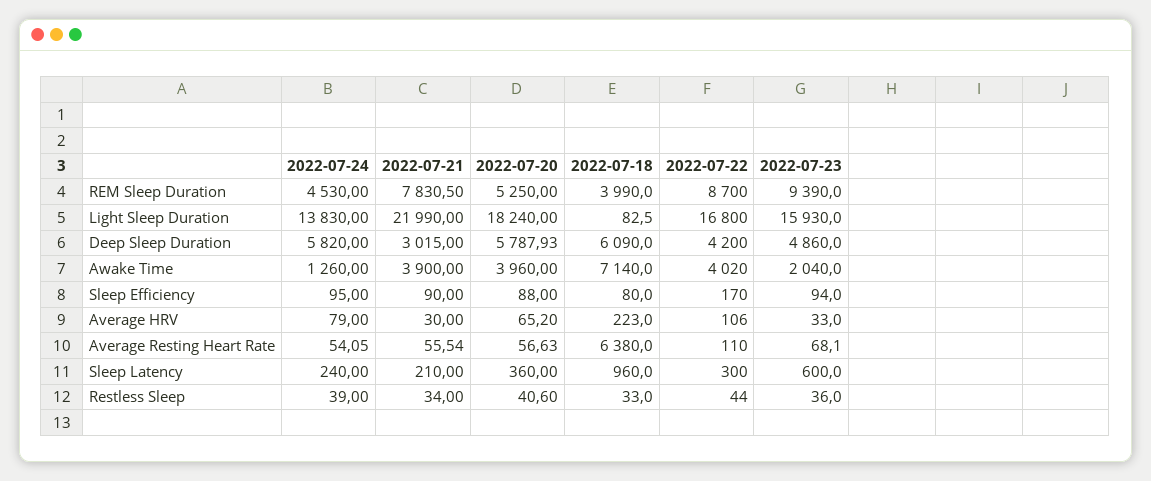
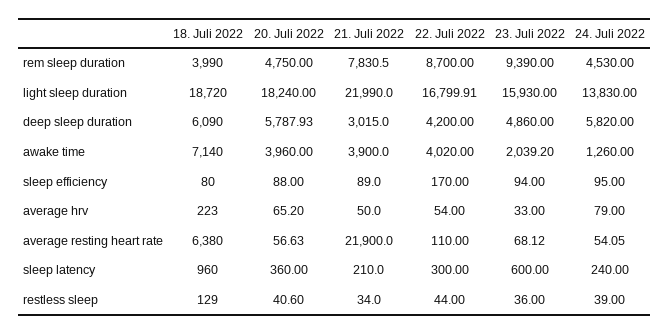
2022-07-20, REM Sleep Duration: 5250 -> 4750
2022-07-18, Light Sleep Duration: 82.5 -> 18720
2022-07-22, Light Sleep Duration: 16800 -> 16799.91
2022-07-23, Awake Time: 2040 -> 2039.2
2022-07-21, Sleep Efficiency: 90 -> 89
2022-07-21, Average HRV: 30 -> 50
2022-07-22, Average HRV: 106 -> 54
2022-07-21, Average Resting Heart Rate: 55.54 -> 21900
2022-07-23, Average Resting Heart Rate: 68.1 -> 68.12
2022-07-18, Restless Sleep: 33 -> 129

==

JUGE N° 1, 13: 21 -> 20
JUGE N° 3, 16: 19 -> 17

==

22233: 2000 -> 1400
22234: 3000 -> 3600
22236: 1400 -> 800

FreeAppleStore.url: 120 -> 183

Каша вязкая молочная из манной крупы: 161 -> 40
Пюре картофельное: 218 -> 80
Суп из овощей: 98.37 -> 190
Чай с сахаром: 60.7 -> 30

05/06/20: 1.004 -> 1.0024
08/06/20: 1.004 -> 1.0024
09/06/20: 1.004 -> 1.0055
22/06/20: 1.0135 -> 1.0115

Exercise
Using the material above, transcribe exactly the lines from the line with "2022-07-23, Average Resting" to the line with "2022-07-18, Restless Sleep: 33 -> 129"; both count, and nothing else goes in.

Finished task
2022-07-23, Average Resting Heart Rate: 68.1 -> 68.12
2022-07-18, Restless Sleep: 33 -> 129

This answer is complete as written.